→ **PROBLEM**
Print exactly the lines that run from the opening line of the material through the line with "Blood tests are", and nothing else, leaving out pictures.

→ **PROVIDED MATERIAL**
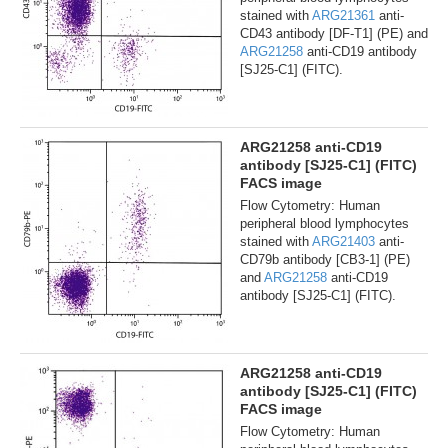
stained with
ARG21361
anti-
CD43 antibody [DF-T1] (PE) and
ARG21258
anti-CD19 antibody
[SJ25-C1] (FITC).
ARG21258 anti-CD19
antibody [SJ25-C1] (FITC)
FACS image
Flow Cytometry: Human
peripheral blood lymphocytes
stained with
ARG21403
anti-
CD79b antibody [CB3-1] (PE)
and
ARG21258
anti-CD19
antibody [SJ25-C1] (FITC).
ARG21258 anti-CD19
antibody [SJ25-C1] (FITC)
FACS image
Flow Cytometry: Human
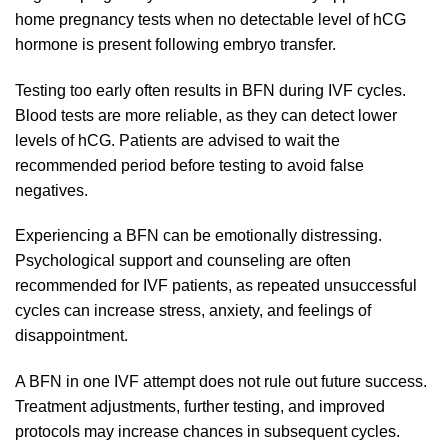
home pregnancy tests when no detectable level of hCG
hormone is present following embryo transfer.
Testing too early often results in BFN during IVF cycles.
Blood tests are more reliable, as they can detect lower
levels of hCG. Patients are advised to wait the
recommended period before testing to avoid false
negatives.
Experiencing a BFN can be emotionally distressing.
Psychological support and counseling are often
recommended for IVF patients, as repeated unsuccessful
cycles can increase stress, anxiety, and feelings of
disappointment.
A BFN in one IVF attempt does not rule out future success.
Treatment adjustments, further testing, and improved
protocols may increase chances in subsequent cycles.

→ **OUTPUT FOR THIS TASK**
stained with
ARG21361
anti-
CD43 antibody [DF-T1] (PE) and
ARG21258
anti-CD19 antibody
[SJ25-C1] (FITC).
ARG21258 anti-CD19
antibody [SJ25-C1] (FITC)
FACS image
Flow Cytometry: Human
peripheral blood lymphocytes
stained with
ARG21403
anti-
CD79b antibody [CB3-1] (PE)
and
ARG21258
anti-CD19
antibody [SJ25-C1] (FITC).
ARG21258 anti-CD19
antibody [SJ25-C1] (FITC)
FACS image
Flow Cytometry: Human
home pregnancy tests when no detectable level of hCG
hormone is present following embryo transfer.
Testing too early often results in BFN during IVF cycles.
Blood tests are more reliable, as they can detect lower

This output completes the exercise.